Divisibility By 18: The Rules Explained

Hey guys, let's dive into the fascinating world of numbers and figure out some cool divisibility rules. Today, we're tackling the number 18. Ever wondered which statements about numbers divisible by 18 are actually true? Well, you've come to the right place! We're going to break down two common statements and see which one holds up.

Statement 1: If a number is divisible by 3 and 6, then it is divisible by 18.

Alright, let's chew on this first statement. If a number is divisible by 3 and 6, then it is divisible by 18. Sounds plausible, right? I mean, 3 times 6 is 18, so it feels like it should work. But in math, we can't just go by feelings; we need proof! To test this, we need to look for a number that fits the first part of the statement (divisible by 3 and 6) but doesn't fit the second part (divisible by 18). If we can find just one such number, then the whole statement is false. Let's think about numbers divisible by 6. These are numbers like 6, 12, 18, 24, 30, 36, and so on. Now, which of these are also divisible by 3? Well, all multiples of 6 are already multiples of 3 (since 6 = 2 * 3). So, any number divisible by 6 is automatically divisible by 3. This means the condition "divisible by 3 and 6" is really just saying "divisible by 6." So, the statement essentially boils down to: "If a number is divisible by 6, then it is divisible by 18." Is this true? Let's test it. Take the number 12. Is 12 divisible by 6? Yep, 12 / 6 = 2. Is 12 divisible by 3? Yep, 12 / 3 = 4. So, 12 satisfies the condition of being divisible by both 3 and 6. Now, is 12 divisible by 18? Nope, 12 / 18 is not a whole number. Aha! We found a counterexample. Because we found a number (12) that is divisible by 3 and 6, but not by 18, this first statement is incorrect. The reason this doesn't work is that divisibility by two numbers doesn't automatically mean divisibility by their product. For this to work, the two numbers need to be relatively prime (meaning they share no common factors other than 1). Since 3 and 6 share a common factor of 3, their relationship isn't simple multiplication. So, even though 12 is divisible by 6 (and therefore by 3), it doesn't guarantee divisibility by 18. Keep this idea of relatively prime numbers in mind; it's super important in number theory!

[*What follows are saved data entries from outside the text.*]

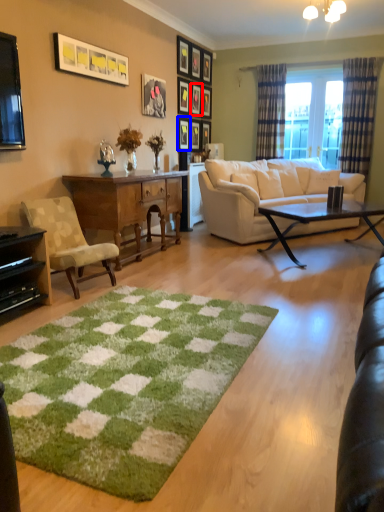
Question: Which point is further to the camera, picture frame (highlighted by a red box) or picture frame (highlighted by a blue box)?

Choices:
 (A) picture frame
 (B) picture frame

Answer: (A)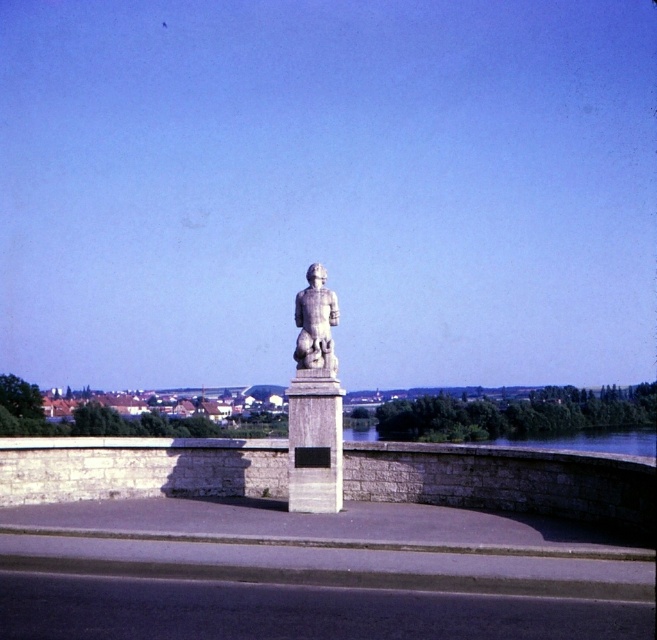
You are standing at the point marked by the coordinates point (x=313, y=403). Looking around, you see the white stone statue at center and the plaque on the pedestal. Which direction should you walk to reach the plaque on the pedestal?

The plaque on the pedestal is part of the white stone statue at center, so you are already at the pedestal. No need to move.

Statement 2: If a number is divisible by 2 and 9, then it is divisible by 18.

Now, let's move on to our second statement: If a number is divisible by 2 and 9, then it is divisible by 18. This one sounds promising too! Remember our chat about relatively prime numbers? Let's check if 2 and 9 are relatively prime. What are the factors of 2? Just 1 and 2. What are the factors of 9? They are 1, 3, and 9. Do they share any common factors other than 1? Nope! So, 2 and 9 are relatively prime. This is a great sign! When two numbers are relatively prime, and a number is divisible by both of them, then it must be divisible by their product. In this case, their product is 2 * 9 = 18. So, if a number is divisible by 2 and it's also divisible by 9, it must be divisible by 18. Let's test this with some examples. Take the number 36. Is 36 divisible by 2? Yes, 36 / 2 = 18. Is 36 divisible by 9? Yes, 36 / 9 = 4. Since it's divisible by both 2 and 9, our rule says it should be divisible by 18. Is it? Yep, 36 / 18 = 2! How about another one, say 54? 54 / 2 = 27 (it's divisible by 2). 54 / 9 = 6 (it's divisible by 9). So, it should be divisible by 18. And guess what? 54 / 18 = 3. It works! Let's think about why this is true on a deeper level. For a number to be divisible by 18, it needs to have the prime factors of 18 in its own prime factorization. The prime factorization of 18 is 2 * 3 * 3 (or 2 * 3^2). If a number is divisible by 2, it means it has at least one factor of 2. If a number is divisible by 9, it means it has at least two factors of 3 (since 9 = 3 * 3). So, if a number is divisible by both 2 and 9, it must contain at least one factor of 2 and at least two factors of 3 in its prime factorization. This exactly matches the prime factors of 18 (2 * 3 * 3). Therefore, any number that is divisible by both 2 and 9 must be divisible by 18. This statement is correct! It's a really useful rule that comes from understanding the prime factors of the numbers involved.

Conclusion: The Correct Statement

So, after breaking it all down, we can confidently say that the second statement is correct: If a number is divisible by 2 and 9, then it is divisible by 18. This is because 2 and 9 are relatively prime numbers, meaning they share no common factors other than 1. When this condition is met, divisibility by each number implies divisibility by their product. The first statement, however, fails because 3 and 6 are not relatively prime; they share a common factor of 3. This means that being divisible by 6 (which already implies divisibility by 3) doesn't automatically extend to divisibility by 18.

Understanding these divisibility rules really helps in simplifying math problems and seeing patterns in numbers. It's all about the prime factors, guys! Keep practicing these concepts, and you'll become a math wizard in no time. Happy number crunching!